Rewrite the lines of the data below, changing every "pose" to "camera" and keeping everything else the same. Omit the pictures from your answer.
*** Input data ***
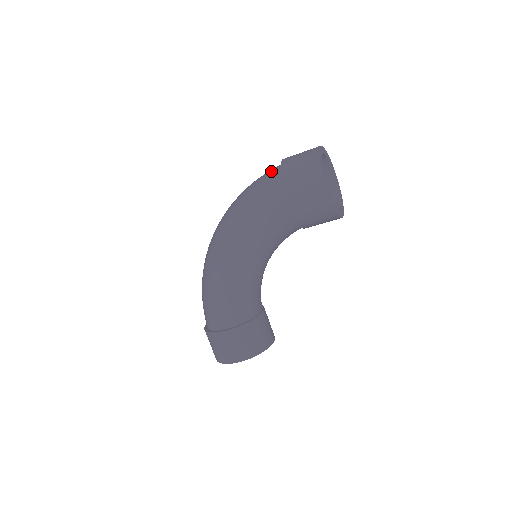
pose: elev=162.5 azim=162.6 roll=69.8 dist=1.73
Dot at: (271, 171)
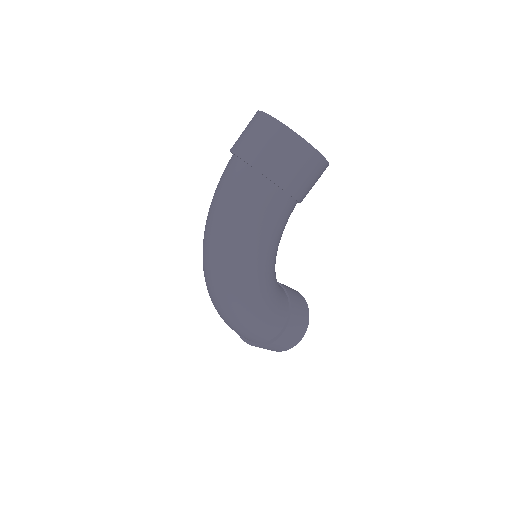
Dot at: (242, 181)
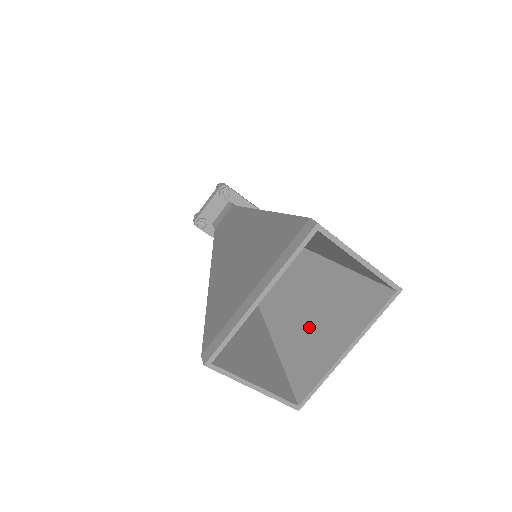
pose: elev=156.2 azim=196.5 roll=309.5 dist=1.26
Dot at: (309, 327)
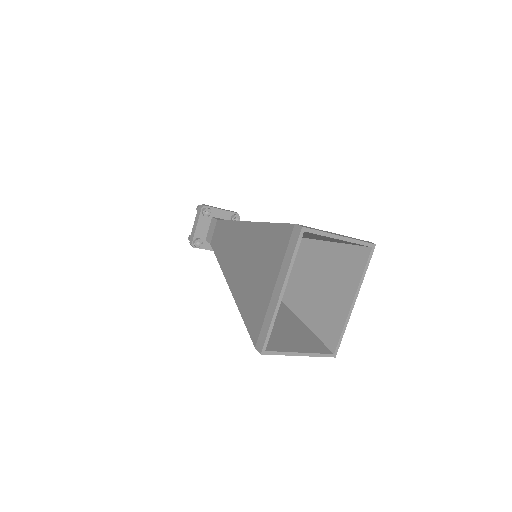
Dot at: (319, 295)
***
- [Solution to this task]:
camera: elev=162.5 azim=162.6 roll=69.8 dist=1.73
Dot at: (271, 171)
Dot at: (242, 181)
camera: elev=156.2 azim=196.5 roll=309.5 dist=1.26
Dot at: (309, 327)
Dot at: (319, 295)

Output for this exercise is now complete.